Task goal: The records follow. Print, word for word, the first line through the "size 5.3 nm." line.
==================================================
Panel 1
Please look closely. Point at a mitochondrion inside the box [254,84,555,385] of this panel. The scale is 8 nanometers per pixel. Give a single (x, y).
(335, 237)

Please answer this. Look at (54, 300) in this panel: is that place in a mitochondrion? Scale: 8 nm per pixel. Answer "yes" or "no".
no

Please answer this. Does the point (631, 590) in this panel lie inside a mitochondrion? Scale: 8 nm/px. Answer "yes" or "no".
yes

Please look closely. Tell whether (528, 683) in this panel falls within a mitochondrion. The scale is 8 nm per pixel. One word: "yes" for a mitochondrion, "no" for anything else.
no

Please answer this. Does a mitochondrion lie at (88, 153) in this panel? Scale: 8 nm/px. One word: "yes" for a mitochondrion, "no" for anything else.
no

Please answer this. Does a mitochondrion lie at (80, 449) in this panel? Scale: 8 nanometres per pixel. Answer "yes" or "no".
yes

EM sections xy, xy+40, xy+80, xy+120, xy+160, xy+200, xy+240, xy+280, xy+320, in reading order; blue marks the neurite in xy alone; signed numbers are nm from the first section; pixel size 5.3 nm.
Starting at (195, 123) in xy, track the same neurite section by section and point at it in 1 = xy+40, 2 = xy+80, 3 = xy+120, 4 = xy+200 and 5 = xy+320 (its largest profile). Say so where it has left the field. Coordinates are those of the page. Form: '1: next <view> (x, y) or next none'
==================================================
Task output:
Panel 1
Please look closely. Point at a mitochondrion inside the box [254,84,555,385] of this panel. The scale is 8 nanometers per pixel. Give a single (x, y).
(335, 237)

Please answer this. Look at (54, 300) in this panel: is that place in a mitochondrion? Scale: 8 nm per pixel. Answer "yes" or "no".
no

Please answer this. Does the point (631, 590) in this panel lie inside a mitochondrion? Scale: 8 nm/px. Answer "yes" or "no".
yes

Please look closely. Tell whether (528, 683) in this panel falls within a mitochondrion. The scale is 8 nm per pixel. One word: "yes" for a mitochondrion, "no" for anything else.
no

Please answer this. Does a mitochondrion lie at (88, 153) in this panel? Scale: 8 nm/px. One word: "yes" for a mitochondrion, "no" for anything else.
no

Please answer this. Does a mitochondrion lie at (80, 449) in this panel? Scale: 8 nanometres per pixel. Answer "yes" or "no".
yes

EM sections xy, xy+40, xy+80, xy+120, xy+160, xy+200, xy+240, xy+280, xy+320, in reading order; blue marks the neurite in xy alone; signed numbers are nm from the first section; pixel size 5.3 nm.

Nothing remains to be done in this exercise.